[[ EXERCISE DATA, beginning ]]

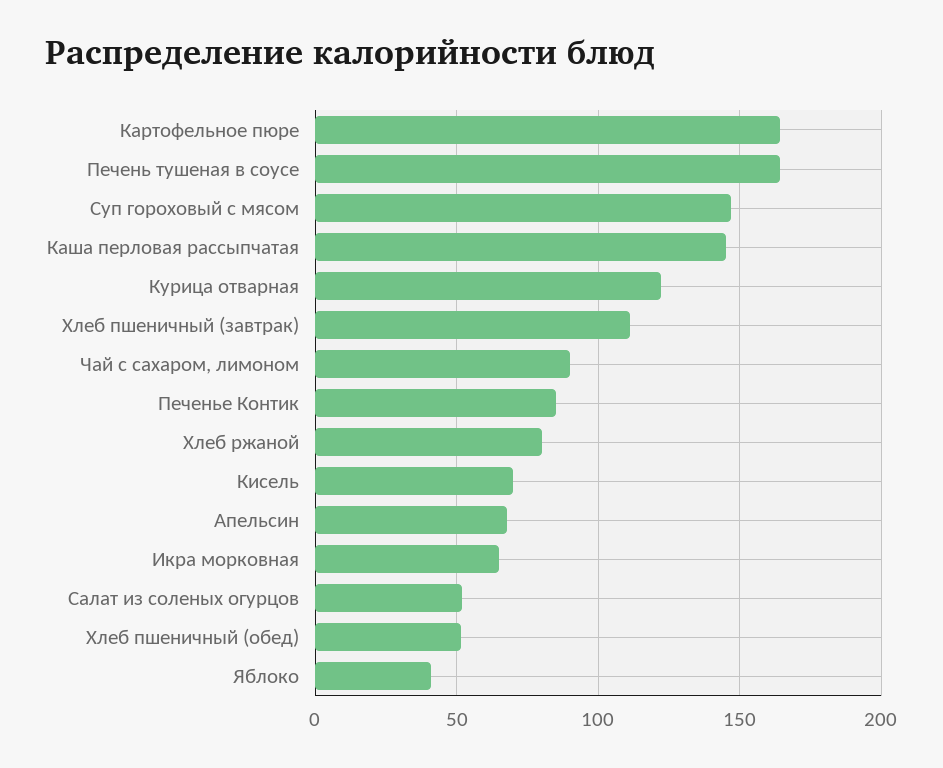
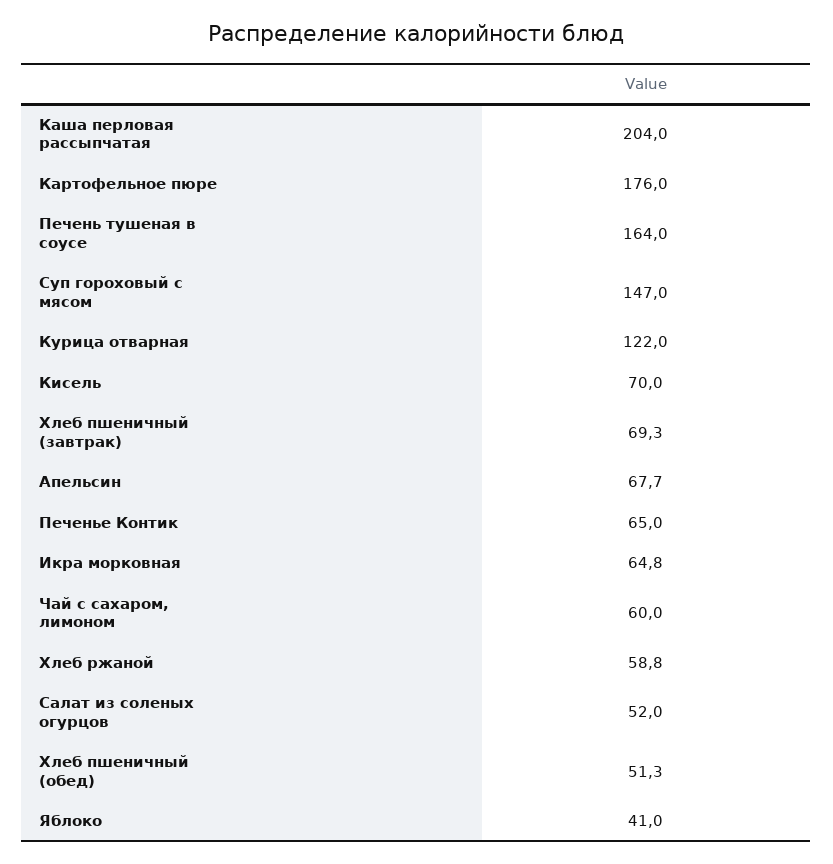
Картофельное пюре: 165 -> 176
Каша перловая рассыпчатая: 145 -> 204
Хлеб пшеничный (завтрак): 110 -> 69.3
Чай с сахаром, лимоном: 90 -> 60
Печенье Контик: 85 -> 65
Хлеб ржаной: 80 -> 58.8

[[ EXERCISE DATA, end ]]
[[ EXERCISE DATA, beginning ]]

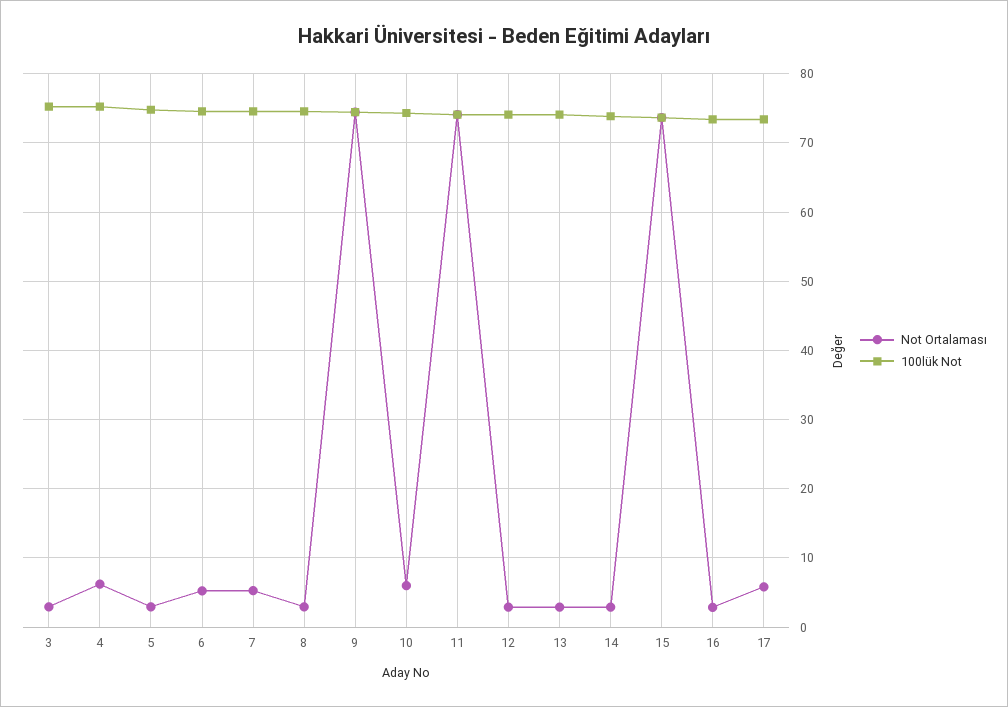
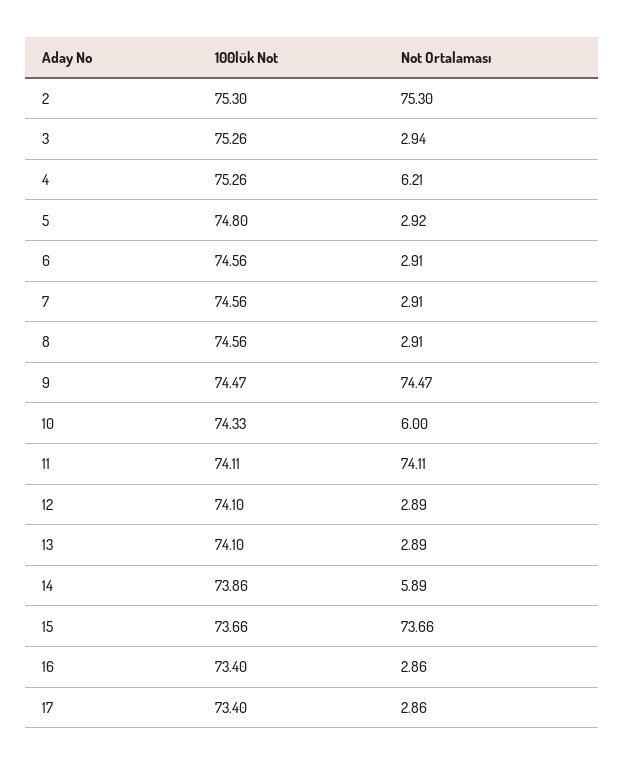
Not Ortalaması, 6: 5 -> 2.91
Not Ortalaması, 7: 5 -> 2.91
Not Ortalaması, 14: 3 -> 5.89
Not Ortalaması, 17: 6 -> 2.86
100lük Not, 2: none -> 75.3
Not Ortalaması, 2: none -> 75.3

[[ EXERCISE DATA, end ]]

Repeat the entries above verbatim, but only from the line that has "Чай с сахаром, лимоном: 90 -> 60" down to the line that has "Хлеб ржаной: 80 -> 58.8", inclusive.

Чай с сахаром, лимоном: 90 -> 60
Печенье Контик: 85 -> 65
Хлеб ржаной: 80 -> 58.8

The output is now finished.